Entries supplied:
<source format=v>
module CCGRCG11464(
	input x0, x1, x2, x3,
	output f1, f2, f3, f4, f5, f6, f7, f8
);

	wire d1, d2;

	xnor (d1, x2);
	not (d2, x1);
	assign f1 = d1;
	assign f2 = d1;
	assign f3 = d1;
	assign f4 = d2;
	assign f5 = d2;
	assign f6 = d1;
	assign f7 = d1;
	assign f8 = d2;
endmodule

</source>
* * *
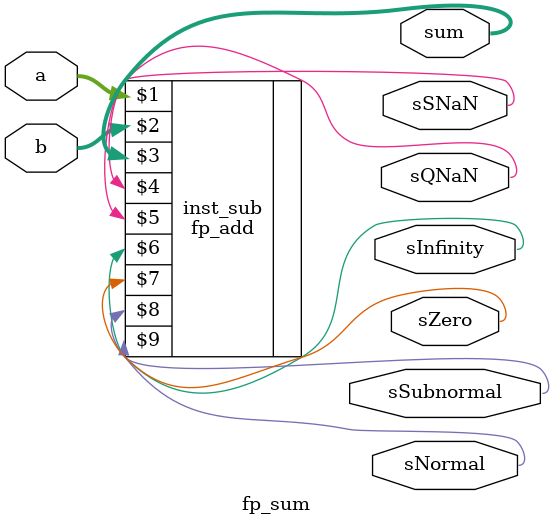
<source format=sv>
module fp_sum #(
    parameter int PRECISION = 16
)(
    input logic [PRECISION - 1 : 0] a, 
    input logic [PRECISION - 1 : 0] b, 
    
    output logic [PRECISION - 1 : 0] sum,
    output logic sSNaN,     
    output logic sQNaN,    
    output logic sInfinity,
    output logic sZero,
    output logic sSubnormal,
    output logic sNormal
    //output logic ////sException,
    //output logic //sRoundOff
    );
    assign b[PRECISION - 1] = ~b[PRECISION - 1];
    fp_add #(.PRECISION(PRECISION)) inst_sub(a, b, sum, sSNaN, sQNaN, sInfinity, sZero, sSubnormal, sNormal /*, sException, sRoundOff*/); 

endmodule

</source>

Task item: Read through the entries, then copy every line where the string "sRoundOff" is found.

Result:
    //output logic //sRoundOff
    fp_add #(.PRECISION(PRECISION)) inst_sub(a, b, sum, sSNaN, sQNaN, sInfinity, sZero, sSubnormal, sNormal /*, sException, sRoundOff*/); 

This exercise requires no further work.